# Text excerpt
SEDER: CULTURAL LEARNINGS OF PASSOVER FOR MAKE BENEFIT GLORIOUS NATION OF AMERICA

Passover—or, as I call it, Jewish Thanksgiving—is the pinnacle of religious celebration in my book. There’s the opportunity to get together with family, you have an excuse to make charoset (seriously, why hasn’t that caught on with Gentiles yet?), and Western Jews finally get a chance to immerse ourselves in history.

And, if you skirt the rules a bit, you don’t have to restrict your diet too much for that entire week.

Another cool thing about Passover is that it’s easier to feel connected with the Christian world, since the observance of Easter doesn’t tend to overshadow the way that Christmas does Hanukkah. For both religions, there seems to be more emphasis on the meaning behind these two holidays, and not so much on one-upping each other’s festiveness. Despite the different origins, Easter’s being Jesus’ resurrection and Passover’s the Israelites’ escape from Egypt, there is still some overlap in that the Last Supper was a Passover Seder—according to the Books of Mark, Matthew and Luke in the New Testament. In an America where ethnic differences have become top-of-mind in the media, the corporate world and throughout academia, it’s kind of nice to feel some commonality for once. It’s also nice to know that outsiders are always welcome to join the seder and drink Elijah’s wine when the kids aren’t looking.

Perhaps the most important parallel between Passover and Easter, however, is the custom of re-enactment. While Christianity implements observances such as the fourteen Stations of the Cross and mock crucifixions, as is seen during Holy Week in Mexico, the seder includes symbolic menu items and a recounting of the ten plagues. Howard Stern and Gilbert Gottfried once lamented that Christians turn even the death of Jesus into a celebration of his return, while Jews bring themselves down with edible reminders of the blood and tears of slaves—not to mention, the bricks and mortar they carried as well. Still, every Jew will remember for eternity those ten plagues, the backbreaking work, the lesson in maturity from the Four Sons.

# Information
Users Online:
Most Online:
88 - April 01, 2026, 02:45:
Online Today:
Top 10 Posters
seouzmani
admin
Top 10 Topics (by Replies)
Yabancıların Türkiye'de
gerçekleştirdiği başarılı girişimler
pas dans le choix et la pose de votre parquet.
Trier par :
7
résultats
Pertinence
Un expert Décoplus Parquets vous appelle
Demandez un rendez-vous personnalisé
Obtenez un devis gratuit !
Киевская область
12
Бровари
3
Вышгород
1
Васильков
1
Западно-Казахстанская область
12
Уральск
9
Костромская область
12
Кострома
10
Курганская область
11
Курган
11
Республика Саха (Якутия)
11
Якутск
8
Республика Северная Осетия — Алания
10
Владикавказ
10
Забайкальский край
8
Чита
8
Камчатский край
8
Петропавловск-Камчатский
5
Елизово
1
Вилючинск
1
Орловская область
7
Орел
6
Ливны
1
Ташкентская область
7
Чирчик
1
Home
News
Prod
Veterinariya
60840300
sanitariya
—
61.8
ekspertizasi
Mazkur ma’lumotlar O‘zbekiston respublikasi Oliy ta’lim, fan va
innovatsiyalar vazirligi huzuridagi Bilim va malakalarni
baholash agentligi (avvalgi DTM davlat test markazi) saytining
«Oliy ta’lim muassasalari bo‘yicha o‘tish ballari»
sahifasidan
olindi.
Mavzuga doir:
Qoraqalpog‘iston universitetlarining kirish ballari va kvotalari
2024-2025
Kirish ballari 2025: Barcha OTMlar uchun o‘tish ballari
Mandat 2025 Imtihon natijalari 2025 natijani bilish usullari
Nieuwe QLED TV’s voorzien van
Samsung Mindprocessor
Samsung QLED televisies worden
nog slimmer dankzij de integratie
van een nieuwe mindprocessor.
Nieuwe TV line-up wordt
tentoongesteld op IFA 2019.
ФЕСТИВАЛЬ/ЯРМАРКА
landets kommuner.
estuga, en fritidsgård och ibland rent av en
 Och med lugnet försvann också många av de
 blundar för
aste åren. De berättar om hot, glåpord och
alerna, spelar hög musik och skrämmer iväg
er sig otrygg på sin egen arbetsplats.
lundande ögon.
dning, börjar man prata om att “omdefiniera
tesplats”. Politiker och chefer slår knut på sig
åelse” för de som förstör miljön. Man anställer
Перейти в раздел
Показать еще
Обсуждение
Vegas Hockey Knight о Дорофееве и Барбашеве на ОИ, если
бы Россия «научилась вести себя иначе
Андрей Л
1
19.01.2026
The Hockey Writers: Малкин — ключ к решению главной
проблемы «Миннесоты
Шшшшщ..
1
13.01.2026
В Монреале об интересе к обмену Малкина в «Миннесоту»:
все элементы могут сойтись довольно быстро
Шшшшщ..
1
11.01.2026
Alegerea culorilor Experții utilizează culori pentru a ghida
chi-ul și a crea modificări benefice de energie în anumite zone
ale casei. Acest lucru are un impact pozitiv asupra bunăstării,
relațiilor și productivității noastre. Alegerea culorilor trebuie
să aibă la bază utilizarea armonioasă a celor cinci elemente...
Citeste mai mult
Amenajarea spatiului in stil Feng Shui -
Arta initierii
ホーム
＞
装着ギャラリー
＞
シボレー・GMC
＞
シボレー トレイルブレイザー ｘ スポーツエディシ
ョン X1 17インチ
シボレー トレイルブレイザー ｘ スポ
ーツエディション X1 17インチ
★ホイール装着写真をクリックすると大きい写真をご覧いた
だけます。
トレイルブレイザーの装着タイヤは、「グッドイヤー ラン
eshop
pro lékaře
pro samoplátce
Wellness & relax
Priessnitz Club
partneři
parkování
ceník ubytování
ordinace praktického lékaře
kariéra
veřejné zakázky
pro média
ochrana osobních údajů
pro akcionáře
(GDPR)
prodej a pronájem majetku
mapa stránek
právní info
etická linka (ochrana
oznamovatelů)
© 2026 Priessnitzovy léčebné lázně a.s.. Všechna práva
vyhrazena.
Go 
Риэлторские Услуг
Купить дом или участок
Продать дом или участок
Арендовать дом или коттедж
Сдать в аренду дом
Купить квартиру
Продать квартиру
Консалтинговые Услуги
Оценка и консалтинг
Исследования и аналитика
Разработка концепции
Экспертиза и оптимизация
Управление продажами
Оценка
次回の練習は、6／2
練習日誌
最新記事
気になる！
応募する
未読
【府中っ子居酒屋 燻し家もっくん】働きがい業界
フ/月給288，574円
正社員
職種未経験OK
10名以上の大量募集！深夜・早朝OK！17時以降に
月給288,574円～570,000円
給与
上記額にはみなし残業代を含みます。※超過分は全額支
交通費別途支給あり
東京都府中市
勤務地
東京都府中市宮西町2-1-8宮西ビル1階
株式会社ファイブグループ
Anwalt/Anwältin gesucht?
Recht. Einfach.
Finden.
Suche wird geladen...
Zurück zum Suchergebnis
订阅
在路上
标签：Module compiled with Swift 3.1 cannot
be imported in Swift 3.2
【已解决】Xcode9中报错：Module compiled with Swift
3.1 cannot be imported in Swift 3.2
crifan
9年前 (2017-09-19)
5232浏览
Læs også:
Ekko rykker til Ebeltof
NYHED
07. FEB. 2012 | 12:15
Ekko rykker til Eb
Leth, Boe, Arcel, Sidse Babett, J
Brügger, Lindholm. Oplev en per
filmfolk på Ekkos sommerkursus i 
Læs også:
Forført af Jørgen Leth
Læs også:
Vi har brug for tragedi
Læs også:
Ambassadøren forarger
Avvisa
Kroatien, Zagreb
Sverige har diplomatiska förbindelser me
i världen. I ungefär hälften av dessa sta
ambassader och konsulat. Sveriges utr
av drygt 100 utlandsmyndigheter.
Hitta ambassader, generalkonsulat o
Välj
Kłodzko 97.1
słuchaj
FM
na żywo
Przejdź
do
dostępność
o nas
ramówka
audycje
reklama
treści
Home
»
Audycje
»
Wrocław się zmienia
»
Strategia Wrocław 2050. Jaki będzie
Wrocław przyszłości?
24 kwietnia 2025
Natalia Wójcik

# Work instructions
1 - Please update the Passover essay from the words "SEDER: CULTURAL LEARNINGS" through "that entire week.", replacing "charoset" with "haroset".
2 - Translate this sentence from the Passover essay into Spanish: "Perhaps the most important parallel between Passover and Easter, however, is the custom of re-enactment."

# Solutions
1 -
SEDER: CULTURAL LEARNINGS OF PASSOVER FOR MAKE BENEFIT GLORIOUS NATION OF AMERICA

Passover—or, as I call it, Jewish Thanksgiving—is the pinnacle of religious celebration in my book. There’s the opportunity to get together with family, you have an excuse to make haroset (seriously, why hasn’t that caught on with Gentiles yet?), and Western Jews finally get a chance to immerse ourselves in history.

And, if you skirt the rules a bit, you don’t have to restrict your diet too much for that entire week.

2 - Sin embargo, quizás el paralelo más importante entre Pésaj y la Pascua es la costumbre de la recreación.